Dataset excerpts
------------------------
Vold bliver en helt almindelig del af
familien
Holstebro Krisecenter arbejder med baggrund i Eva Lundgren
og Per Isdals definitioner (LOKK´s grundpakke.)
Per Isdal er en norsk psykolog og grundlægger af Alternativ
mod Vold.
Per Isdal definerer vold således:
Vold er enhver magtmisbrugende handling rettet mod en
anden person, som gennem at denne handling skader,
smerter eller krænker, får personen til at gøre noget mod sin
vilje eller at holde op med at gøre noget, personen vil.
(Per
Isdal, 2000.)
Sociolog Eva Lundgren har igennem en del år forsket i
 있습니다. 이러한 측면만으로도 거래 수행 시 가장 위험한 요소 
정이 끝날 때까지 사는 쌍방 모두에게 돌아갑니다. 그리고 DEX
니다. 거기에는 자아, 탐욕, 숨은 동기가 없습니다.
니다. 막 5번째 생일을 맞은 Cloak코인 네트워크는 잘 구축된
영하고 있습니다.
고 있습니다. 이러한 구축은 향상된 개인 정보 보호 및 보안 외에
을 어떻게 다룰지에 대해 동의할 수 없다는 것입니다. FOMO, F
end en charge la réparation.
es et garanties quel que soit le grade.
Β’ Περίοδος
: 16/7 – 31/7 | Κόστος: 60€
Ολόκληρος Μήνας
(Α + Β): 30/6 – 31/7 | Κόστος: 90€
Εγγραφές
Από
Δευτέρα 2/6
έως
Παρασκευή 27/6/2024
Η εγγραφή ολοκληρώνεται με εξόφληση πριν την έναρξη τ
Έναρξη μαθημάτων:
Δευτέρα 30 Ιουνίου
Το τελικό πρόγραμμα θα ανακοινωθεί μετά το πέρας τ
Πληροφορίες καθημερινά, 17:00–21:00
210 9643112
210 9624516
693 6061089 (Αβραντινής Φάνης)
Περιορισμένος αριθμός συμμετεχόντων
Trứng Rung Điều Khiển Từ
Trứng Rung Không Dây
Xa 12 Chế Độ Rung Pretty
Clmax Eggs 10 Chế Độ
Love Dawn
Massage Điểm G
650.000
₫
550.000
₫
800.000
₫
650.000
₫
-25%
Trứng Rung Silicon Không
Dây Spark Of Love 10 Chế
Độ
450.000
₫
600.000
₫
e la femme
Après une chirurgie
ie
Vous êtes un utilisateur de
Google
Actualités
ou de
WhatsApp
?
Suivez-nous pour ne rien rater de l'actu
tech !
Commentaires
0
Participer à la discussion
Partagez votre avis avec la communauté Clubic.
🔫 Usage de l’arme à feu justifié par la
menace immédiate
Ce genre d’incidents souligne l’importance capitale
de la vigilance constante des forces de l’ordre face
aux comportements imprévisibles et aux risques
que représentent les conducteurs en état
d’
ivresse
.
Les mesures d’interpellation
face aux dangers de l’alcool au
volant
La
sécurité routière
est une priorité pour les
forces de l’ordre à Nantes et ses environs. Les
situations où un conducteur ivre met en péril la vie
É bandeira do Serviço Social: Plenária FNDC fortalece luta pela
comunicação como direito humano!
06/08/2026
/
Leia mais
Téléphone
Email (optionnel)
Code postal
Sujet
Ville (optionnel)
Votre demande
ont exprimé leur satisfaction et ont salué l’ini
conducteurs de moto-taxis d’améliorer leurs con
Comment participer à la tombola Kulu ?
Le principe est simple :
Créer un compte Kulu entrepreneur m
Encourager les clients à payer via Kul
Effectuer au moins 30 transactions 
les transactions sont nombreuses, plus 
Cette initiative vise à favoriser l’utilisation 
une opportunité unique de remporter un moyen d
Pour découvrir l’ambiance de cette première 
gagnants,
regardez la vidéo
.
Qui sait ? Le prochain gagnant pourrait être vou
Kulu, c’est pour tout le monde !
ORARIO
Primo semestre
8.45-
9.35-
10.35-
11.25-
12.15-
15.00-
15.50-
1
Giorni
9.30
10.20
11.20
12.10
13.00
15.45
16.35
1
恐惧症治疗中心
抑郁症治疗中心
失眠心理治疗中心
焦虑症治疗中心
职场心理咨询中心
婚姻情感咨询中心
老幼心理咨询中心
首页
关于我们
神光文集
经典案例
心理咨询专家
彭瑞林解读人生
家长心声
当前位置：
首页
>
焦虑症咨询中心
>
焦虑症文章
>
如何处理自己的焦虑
------------------------
Duplicate the lines of the material from its first line through the line containing "smerter eller krænker, får", including both of those lines.

#### [RESULT FOR THIS TASK]
Vold bliver en helt almindelig del af
familien
Holstebro Krisecenter arbejder med baggrund i Eva Lundgren
og Per Isdals definitioner (LOKK´s grundpakke.)
Per Isdal er en norsk psykolog og grundlægger af Alternativ
mod Vold.
Per Isdal definerer vold således:
Vold er enhver magtmisbrugende handling rettet mod en
anden person, som gennem at denne handling skader,
smerter eller krænker, får personen til at gøre noget mod sin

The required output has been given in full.